Most Middle Eastern republics developed strong presidential systems over the course of the 20th century. Many Arab leaders served life-long mandates. By contrast, the position of president is largely ceremonial in Israel, and top executive powers are in the hands of the prime minister. Members of the Israeli parliament, the Knesset, are elected for a four-year term in general elections, where voters chose party lists, rather than individual candidates.

The mandate to form the government is normally awarded to the leader of the political party that wins most seats in the parliamentary elections and is able to secure majority support for a proposed government cabinet. When the government majority breaks down it usually leads to early elections. The parliament also elects the president – ideally a senior politician with cross-party appeal – and can remove him through a simple majority vote.

Political leaders are not free from scrutiny. Among the most prominent case is the 2010 conviction of former president Moshe Katzav for rape. Former prime minister Ehud Olmert was forced to resign over corruption charges in 2009 and was later given a suspended sentence for breaching the public trust.

Political Parties: Large Coalition Governments

Israel is typically governed by large coalition governments that reflect the country’s political and cultural diversity: between secular and ultra-Orthodox Jews, Jews of Middle Eastern and European descent, and, ultimately, between the Jewish majority and the Arab Palestinian minority. The minimum threshold of votes needed to enter parliament is set deliberately low, at only 2%, to ensure wide political representation of these diferent sections of society.
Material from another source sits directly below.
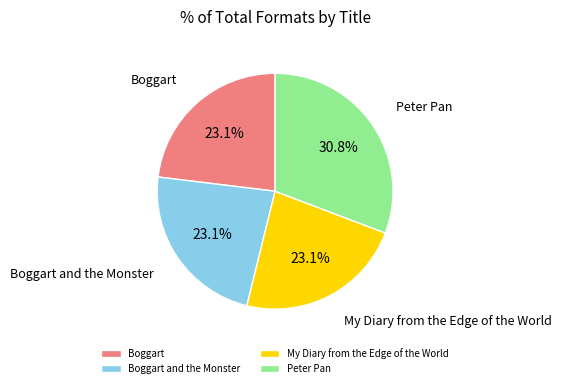

Count the number of slices in the pie.

4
The result is a very vibrant and often chaotic political scene. More than 30 political parties contested the 2013 elections, and 12 of them entered the parliament. Because no party has ever won an outright majority in the 120-member Knesset, the government’s support often hangs by a thread, giving even small fringe parties considerable sway over government policy.

This system ensures that no one political group can claim full dominance over the others, making it difficult to imagine an authoritarian leader emerging in these conditions. The flip side is that coalition partners, who often have little in common, find it difficult to achieve consensus on divisive issues. It’s common for coalition members to walk out of the government and prime ministers rarely serve a full four-year term.

Criticism of Israel: The Palestinian Issue

However, Israel’s critics at home and abroad say the country’s democratic credentials are being fatally undermined by its treatment of Palestinians. Israeli Palestinians, who have the right to vote and stand in elections, say in practice their communities have little representation in state institutions, and face systematic discrimination in employment, education, and public investment. Many Palestinians living on territories Israel occupied in 1967 are driven off their land to make way for Jewish settlements, which are treated as de-facto part of the State of Israel, even though they are considered illegal by most of the international community.

Israel identifies itself as a “Jewish and democratic” state. But many liberal Israelis, such as the former parliament speaker Avraham Burg, lament the rise of aggressive religious nationalism and point to a growing clash between the two poles of Israel’s identity. Israeli human rights groups point to new legislation that penalizes some forms of criticism of Israeli settlement policy on the occupied territories. On the other hand, Israeli ambassador to the US, Michael Oren, retorts that Israel’s democracy remains resilient and remarkably progressive given the hostile conditions in which it emerged and considering the security threats it faces.

At any rate, there is little hope for progress in the Israeli-Palestinian peace process. The issue of reconciling the values of Israel’s political system with the security considerations of the state will remain at the heart of debates over the direction of Israeli democracy.